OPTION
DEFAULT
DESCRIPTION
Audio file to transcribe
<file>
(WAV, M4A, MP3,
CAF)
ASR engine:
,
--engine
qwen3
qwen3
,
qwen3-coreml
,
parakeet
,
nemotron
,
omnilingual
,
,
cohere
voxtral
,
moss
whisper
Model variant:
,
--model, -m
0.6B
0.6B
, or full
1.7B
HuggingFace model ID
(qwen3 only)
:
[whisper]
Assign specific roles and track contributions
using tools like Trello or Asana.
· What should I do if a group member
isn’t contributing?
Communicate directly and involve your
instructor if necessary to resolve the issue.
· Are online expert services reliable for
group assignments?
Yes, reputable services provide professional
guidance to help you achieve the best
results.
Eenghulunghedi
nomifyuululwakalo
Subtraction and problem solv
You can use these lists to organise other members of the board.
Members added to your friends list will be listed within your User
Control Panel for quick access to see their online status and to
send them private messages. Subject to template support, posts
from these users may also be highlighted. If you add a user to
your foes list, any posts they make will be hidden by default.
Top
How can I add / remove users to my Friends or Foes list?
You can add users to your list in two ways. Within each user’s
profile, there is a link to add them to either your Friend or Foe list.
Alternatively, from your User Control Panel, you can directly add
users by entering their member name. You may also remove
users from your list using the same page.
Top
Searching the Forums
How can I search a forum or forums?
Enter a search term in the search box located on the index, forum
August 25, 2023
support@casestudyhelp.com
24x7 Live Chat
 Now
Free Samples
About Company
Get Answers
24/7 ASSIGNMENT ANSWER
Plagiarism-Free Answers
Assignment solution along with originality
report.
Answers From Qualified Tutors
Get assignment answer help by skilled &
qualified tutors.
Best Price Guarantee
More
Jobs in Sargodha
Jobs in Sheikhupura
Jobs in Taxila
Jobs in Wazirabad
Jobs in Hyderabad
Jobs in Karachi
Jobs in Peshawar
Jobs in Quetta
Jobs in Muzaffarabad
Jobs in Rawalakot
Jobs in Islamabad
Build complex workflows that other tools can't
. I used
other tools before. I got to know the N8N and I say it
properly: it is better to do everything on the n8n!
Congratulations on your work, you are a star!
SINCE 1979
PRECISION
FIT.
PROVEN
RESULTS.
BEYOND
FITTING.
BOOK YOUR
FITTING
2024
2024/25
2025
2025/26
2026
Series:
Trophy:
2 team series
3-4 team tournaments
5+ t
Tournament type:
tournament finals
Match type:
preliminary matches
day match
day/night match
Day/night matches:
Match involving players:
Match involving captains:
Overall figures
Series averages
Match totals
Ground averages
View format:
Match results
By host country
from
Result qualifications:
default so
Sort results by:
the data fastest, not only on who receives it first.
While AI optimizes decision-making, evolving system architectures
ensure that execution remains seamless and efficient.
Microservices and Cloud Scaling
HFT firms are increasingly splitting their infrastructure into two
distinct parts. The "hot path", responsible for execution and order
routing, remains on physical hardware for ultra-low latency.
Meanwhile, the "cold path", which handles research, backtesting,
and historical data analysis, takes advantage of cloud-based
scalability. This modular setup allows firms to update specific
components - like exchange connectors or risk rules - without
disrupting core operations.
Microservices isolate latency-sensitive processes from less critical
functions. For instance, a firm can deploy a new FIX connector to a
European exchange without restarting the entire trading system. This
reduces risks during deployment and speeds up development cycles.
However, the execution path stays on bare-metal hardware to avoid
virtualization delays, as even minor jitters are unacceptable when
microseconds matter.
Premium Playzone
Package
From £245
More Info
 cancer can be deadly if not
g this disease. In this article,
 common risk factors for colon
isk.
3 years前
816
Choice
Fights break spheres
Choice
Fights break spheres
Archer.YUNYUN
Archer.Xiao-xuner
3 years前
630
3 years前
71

○ ○ ○ ○

* What is expected *
Give again, word for word, the records from their first line to the one with "Communicate directly and involve your", and leave out all else.

* Exercise result *
OPTION
DEFAULT
DESCRIPTION
Audio file to transcribe
<file>
(WAV, M4A, MP3,
CAF)
ASR engine:
,
--engine
qwen3
qwen3
,
qwen3-coreml
,
parakeet
,
nemotron
,
omnilingual
,
,
cohere
voxtral
,
moss
whisper
Model variant:
,
--model, -m
0.6B
0.6B
, or full
1.7B
HuggingFace model ID
(qwen3 only)
:
[whisper]
Assign specific roles and track contributions
using tools like Trello or Asana.
· What should I do if a group member
isn’t contributing?
Communicate directly and involve your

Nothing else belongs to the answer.